In Phonesex (2006), his portraits of phone sex workers reveal the mundane truth behind all that carnal theater: an obese woman in a wheelchair, a soccer mom look-alike, a 60-year-old with a cultural anthropology degree and 25 years of marriage behind her. In the two-minute video "The Louniverse," eerie, Interstellar-esque music plays as we watch close-up shots of Loulou's face appear against a black backdrop, her eyes flitting back and forth, mesmerized by whatever is happening on the iPad in front of her. It's like witnessing the discovery of childhood and, simultaneously, its obliteration.

When Toledano's mother died in 2006, he discovered that she'd been hiding a vital truth: His 97-year-old father—once a dapper actor and artist—had lost his short-term memory. Days With My Father (2010) chronicles Toledano's relationship with his father in the final years of his life. The photos are unfussy yet powerful—his father looking in the mirror, seemingly stunned at his haggard appearance; words his father scribbled in a notebook ("Where is Philip? Ralph? Everybody?"). A few years later, The Reluctant Father (2013) documented Toledano's journey of becoming a father, from dread to unbound love.

When I Was Six (2015) offers a heartbreaking glimpse into the short life of Toledano's sister, Claudia, who died in a fire when she was 9. Toledano's parents rarely spoke of her, but 40 years later, while cleaning out his father's apartment after he died, Toledano discovered a box of Claudia's things his parents had saved—photos, toys, handwritten notes, clothes.

"It took me a year to do the still-life pictures," he says, his eyes watering. "It was just—intolerable…. But at the end, I felt grateful. To my parents, that they managed to go on in a situation where so many people don't. That they gave me the beautiful life that they did. That they didn't bury me with my sister. I felt grateful for the opportunity to touch her, and then, in some small way..." He shifts his glance to the window.

Maybe is Toledano's way of freeing himself from his mother's sudden death, his father's protracted decline, his sister's tragedy and his fears about what might happen to him. "That project is not about death at all. It's about the sharp right angles that life has in store for you," he says. "It's easy to look at [Maybe] and go, 'It's a narcissistic exercise of a hypochondriac'... But on the other hand, I'm talking about something we all think about: your life going sideways."

After brunch, we wander back to the playground.
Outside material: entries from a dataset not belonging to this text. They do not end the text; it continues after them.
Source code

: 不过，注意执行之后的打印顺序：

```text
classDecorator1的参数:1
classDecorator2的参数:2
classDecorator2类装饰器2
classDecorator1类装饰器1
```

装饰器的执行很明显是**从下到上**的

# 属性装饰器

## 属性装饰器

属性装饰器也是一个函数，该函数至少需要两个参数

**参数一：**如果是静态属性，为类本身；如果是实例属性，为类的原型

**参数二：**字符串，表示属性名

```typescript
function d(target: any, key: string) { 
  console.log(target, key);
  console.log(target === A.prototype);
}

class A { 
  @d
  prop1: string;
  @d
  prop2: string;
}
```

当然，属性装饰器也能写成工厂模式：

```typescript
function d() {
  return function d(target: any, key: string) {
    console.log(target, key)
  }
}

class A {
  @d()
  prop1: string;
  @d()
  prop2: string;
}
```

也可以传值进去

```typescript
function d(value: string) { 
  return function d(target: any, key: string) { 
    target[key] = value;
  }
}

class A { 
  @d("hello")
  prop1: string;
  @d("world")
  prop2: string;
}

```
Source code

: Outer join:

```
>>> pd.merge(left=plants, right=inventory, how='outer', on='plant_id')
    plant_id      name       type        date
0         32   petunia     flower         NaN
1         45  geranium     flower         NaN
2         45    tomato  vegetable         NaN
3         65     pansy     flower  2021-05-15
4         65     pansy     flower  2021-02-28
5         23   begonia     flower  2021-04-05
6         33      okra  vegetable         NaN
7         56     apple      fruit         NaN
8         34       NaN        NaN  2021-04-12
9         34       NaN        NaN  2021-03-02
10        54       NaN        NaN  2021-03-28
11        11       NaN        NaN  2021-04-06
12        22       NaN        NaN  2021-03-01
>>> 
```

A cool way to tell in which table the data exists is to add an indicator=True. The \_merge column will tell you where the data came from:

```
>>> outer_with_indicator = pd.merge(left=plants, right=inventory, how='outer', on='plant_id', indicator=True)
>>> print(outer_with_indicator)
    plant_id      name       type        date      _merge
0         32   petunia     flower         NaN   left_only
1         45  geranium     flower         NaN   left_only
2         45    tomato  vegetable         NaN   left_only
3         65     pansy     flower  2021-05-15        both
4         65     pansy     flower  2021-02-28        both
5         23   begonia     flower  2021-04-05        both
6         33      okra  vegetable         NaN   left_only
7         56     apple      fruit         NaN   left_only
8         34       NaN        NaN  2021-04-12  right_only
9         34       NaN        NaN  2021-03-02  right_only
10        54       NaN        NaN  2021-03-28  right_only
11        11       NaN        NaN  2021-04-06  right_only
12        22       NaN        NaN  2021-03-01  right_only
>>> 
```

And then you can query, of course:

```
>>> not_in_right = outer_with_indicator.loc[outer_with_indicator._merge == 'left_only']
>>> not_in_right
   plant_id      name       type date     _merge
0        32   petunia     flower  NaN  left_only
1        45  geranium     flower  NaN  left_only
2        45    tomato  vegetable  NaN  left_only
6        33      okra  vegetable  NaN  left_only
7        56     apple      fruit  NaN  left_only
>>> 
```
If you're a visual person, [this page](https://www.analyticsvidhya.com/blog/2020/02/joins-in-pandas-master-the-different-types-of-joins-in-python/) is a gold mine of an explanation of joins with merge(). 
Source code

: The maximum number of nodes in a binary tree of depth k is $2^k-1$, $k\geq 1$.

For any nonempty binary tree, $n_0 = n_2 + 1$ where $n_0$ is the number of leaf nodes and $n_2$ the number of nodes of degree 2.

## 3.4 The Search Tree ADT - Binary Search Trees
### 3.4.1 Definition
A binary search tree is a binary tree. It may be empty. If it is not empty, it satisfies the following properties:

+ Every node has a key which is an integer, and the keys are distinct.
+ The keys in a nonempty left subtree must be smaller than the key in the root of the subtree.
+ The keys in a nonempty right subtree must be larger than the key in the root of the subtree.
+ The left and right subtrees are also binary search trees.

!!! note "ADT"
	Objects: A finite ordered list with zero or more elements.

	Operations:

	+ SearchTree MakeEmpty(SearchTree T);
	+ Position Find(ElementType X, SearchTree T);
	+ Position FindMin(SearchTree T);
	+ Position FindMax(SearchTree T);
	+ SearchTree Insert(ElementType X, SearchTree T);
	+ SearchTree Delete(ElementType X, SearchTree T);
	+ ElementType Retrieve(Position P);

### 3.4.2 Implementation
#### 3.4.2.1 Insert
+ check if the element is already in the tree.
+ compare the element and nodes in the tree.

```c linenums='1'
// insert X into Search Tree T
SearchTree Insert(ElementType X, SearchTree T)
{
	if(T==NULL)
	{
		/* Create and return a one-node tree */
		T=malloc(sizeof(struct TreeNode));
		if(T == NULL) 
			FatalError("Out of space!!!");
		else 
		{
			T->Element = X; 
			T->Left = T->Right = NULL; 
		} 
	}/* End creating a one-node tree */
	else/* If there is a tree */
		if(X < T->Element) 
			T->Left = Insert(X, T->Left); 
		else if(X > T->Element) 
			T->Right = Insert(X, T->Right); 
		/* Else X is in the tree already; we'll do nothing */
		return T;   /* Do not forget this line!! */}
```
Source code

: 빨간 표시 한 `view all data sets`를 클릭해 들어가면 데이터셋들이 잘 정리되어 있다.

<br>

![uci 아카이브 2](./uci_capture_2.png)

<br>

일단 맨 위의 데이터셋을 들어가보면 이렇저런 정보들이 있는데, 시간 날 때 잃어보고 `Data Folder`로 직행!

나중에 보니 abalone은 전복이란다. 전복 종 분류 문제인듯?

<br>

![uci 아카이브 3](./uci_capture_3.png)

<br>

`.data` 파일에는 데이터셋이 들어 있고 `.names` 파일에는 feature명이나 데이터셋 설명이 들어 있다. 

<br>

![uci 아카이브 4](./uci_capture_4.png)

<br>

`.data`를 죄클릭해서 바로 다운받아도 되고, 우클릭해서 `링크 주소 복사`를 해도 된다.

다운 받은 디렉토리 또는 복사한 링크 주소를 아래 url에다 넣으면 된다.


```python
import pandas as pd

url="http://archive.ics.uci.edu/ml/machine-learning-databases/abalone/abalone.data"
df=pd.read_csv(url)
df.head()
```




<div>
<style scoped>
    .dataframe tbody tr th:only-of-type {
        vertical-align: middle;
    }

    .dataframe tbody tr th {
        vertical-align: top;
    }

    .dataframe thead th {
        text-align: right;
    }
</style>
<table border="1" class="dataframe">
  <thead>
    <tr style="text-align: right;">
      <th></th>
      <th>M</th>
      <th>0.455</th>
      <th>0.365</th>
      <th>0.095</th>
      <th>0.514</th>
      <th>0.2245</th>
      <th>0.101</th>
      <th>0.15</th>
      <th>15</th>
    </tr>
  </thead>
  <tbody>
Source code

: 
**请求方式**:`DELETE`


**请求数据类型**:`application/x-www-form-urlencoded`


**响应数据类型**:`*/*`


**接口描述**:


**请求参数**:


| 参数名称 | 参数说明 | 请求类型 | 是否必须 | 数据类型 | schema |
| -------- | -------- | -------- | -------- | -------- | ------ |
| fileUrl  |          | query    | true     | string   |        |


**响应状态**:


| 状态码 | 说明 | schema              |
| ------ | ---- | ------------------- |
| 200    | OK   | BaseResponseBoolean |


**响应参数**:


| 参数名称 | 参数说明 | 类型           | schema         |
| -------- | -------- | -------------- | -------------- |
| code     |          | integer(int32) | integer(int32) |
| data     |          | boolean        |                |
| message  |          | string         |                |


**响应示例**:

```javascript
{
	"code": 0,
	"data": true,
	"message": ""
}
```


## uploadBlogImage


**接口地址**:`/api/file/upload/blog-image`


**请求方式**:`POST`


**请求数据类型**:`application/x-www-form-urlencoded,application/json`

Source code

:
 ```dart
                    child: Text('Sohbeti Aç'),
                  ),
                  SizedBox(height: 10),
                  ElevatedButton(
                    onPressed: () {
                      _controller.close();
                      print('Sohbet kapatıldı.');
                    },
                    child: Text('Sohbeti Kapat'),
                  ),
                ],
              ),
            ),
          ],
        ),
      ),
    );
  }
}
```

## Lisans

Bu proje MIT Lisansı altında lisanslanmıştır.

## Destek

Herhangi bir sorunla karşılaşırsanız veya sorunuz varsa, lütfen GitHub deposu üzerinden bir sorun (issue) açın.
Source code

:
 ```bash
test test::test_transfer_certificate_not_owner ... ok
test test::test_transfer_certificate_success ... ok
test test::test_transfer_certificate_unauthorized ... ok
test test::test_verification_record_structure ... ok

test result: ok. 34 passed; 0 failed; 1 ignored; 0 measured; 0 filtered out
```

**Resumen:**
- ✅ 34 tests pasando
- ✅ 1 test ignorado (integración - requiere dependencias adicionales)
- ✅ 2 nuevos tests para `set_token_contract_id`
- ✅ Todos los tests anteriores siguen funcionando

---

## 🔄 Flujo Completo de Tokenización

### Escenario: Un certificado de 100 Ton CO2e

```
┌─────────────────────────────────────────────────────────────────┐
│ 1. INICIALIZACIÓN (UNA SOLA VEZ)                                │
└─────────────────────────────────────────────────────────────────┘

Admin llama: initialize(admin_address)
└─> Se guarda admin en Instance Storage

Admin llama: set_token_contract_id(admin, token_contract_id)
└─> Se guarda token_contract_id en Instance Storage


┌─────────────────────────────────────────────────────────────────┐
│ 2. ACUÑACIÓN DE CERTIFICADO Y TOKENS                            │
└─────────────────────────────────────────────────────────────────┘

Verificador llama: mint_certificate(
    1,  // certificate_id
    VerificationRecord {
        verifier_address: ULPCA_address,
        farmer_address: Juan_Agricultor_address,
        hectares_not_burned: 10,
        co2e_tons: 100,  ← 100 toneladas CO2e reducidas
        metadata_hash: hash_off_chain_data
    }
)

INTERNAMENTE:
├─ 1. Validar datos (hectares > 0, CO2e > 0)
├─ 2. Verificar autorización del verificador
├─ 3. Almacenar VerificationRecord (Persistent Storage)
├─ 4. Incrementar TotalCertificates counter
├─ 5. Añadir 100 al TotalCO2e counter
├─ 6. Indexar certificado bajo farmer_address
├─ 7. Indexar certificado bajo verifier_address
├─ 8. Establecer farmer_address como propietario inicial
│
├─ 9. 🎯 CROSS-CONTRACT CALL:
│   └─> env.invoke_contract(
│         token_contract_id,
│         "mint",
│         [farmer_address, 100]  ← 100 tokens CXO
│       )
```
Toledano tells me about one of his next projects, a comical skewering of the art world in which he takes on the notion that you're nobody until somebody says you're somebody. He tracked down people with the same names as the bold-faced names of the art world, then interviewed them on camera, asking them to talk about how great he, Phil Toledano, is. "So Cindy Sherman is a shrink from New Jersey, and she talks about how she thinks I need professional help. Chuck Close is a 17-year-old kid, so he just didn't know what to say at all. He was really weird and awkward."

On the edge of the playground, Toledano spots dozens of pigeons flapping and pecking around a small tree. He steadies his iPhone, bends his knees and runs toward them, capturing their dramatic escape on camera. He checks his Boomerang of that, then spends the next 20 minutes scaring the pigeons away and waiting for them to return. "They're so obliging!" he quips. "Low-paid—bread crumbs."

Eventually, we say goodbye and head off in different directions. Half a block later, I turn around and see him pause near the stairway leading down to a subway station. A moment later, though, he's walking back to the corner, back to the pigeons.